═══ Materials provided

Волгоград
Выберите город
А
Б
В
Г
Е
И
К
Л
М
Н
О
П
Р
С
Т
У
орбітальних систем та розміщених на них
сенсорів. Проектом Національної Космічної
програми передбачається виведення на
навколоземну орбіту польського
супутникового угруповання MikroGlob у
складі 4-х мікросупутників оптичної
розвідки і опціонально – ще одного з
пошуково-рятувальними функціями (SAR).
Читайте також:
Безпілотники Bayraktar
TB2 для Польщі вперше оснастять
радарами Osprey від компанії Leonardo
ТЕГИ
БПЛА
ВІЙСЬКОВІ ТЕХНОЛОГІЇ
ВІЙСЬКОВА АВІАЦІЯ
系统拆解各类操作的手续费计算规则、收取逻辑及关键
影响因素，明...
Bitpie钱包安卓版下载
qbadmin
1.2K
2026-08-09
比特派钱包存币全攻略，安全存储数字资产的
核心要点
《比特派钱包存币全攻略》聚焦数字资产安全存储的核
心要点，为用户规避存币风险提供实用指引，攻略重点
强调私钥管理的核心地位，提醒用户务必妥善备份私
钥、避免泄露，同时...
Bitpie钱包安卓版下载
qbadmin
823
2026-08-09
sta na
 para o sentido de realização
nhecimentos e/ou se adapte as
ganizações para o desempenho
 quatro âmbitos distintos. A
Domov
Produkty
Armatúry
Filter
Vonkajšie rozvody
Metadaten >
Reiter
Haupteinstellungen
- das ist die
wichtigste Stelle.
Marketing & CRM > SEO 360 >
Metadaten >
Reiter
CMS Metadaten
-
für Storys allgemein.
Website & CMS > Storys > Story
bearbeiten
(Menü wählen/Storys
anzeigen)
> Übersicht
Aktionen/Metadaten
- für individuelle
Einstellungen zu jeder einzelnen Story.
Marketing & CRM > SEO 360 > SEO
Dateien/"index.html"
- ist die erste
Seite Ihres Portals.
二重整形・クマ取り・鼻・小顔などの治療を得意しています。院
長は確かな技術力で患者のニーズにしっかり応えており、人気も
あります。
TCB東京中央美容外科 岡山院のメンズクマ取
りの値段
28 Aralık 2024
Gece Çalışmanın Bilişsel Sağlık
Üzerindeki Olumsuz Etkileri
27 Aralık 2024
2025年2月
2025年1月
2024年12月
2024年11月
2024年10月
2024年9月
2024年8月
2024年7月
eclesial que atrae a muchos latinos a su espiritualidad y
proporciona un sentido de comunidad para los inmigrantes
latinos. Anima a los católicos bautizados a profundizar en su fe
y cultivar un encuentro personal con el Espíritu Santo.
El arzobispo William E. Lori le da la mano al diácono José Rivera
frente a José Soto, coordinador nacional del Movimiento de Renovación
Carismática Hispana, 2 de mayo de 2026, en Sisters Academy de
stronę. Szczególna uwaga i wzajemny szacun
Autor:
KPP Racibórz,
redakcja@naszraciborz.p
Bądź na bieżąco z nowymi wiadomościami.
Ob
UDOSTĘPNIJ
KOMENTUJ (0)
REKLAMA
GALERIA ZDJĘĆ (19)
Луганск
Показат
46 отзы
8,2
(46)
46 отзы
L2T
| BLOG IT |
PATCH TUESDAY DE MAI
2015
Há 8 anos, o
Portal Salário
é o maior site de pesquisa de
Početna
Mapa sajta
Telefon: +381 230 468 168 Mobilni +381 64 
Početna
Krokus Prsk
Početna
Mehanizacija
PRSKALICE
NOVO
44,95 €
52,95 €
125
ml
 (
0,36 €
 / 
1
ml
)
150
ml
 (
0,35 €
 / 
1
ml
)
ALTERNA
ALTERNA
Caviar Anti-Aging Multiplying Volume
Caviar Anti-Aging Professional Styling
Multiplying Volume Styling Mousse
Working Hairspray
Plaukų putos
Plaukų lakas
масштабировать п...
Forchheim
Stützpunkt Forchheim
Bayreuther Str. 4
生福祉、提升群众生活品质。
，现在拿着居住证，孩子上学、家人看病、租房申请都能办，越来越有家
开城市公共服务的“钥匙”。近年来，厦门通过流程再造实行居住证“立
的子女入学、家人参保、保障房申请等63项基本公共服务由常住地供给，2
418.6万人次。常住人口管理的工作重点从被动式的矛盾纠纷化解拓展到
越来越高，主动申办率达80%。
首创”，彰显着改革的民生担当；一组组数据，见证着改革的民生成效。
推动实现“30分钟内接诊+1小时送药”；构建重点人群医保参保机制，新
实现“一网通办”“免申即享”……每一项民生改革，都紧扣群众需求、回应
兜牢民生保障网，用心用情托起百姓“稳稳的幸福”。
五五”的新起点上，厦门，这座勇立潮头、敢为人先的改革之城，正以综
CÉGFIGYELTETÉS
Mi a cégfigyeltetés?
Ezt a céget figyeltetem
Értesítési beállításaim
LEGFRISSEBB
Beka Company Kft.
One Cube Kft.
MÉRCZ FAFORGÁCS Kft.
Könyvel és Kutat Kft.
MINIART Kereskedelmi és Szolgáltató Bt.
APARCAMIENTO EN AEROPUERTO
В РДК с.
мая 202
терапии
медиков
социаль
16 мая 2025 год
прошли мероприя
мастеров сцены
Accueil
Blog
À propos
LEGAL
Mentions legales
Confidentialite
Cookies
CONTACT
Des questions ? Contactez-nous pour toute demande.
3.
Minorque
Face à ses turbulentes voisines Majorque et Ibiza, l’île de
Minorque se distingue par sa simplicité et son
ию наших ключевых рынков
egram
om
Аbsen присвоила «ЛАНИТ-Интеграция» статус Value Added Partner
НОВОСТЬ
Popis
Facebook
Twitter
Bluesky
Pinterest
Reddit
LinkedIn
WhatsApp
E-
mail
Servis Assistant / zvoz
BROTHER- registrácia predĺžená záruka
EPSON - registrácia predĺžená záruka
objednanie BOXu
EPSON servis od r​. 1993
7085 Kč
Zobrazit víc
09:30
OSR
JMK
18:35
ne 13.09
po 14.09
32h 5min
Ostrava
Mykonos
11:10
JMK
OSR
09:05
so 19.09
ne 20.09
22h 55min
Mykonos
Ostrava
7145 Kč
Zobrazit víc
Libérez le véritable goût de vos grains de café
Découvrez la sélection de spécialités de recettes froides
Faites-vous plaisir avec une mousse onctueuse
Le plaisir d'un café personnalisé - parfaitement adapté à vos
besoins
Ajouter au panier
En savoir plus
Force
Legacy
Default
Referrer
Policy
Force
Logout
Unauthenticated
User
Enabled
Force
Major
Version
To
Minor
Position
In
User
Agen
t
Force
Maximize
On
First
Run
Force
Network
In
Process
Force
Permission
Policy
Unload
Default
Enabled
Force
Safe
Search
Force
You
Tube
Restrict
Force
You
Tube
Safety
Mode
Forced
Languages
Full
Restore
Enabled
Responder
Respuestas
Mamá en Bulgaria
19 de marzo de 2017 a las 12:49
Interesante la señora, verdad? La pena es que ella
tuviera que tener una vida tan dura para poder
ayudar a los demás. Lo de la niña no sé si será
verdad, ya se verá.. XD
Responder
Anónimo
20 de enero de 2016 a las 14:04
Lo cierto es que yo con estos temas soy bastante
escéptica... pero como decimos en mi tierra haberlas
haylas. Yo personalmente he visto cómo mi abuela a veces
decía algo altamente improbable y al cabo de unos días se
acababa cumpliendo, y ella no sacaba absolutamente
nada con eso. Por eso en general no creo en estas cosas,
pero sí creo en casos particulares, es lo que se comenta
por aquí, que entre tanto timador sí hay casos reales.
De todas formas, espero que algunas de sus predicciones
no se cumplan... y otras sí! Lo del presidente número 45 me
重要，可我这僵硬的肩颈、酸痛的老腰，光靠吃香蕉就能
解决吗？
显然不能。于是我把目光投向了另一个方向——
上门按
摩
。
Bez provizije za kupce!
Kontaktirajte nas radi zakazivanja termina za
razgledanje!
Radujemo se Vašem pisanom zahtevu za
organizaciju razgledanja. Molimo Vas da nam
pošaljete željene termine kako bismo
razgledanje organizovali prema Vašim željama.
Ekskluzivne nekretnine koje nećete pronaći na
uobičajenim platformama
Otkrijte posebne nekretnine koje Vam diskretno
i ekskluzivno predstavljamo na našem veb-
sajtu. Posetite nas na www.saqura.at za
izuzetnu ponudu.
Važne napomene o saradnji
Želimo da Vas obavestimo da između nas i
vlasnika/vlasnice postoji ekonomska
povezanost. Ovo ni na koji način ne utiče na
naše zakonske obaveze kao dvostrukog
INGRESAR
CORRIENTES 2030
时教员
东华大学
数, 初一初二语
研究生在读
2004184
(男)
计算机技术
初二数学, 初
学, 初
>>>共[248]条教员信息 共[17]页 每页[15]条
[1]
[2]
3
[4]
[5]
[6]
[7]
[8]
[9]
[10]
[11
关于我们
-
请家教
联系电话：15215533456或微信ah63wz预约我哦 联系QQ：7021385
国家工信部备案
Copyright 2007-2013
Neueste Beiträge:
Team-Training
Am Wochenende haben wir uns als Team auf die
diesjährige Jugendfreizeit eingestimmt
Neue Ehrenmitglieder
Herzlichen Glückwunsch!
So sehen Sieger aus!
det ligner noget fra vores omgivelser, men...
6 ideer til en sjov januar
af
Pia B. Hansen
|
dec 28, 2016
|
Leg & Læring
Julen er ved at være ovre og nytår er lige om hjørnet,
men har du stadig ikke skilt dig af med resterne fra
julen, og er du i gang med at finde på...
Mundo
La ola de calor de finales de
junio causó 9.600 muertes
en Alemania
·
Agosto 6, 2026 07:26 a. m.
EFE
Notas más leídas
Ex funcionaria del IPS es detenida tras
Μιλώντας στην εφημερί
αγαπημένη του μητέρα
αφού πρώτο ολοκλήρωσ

══════

> **Problem details**: Return all lines from the data that include the string "比特派钱包存币全攻略".

> **Output of the exercise**:
比特派钱包存币全攻略，安全存储数字资产的
《比特派钱包存币全攻略》聚焦数字资产安全存储的核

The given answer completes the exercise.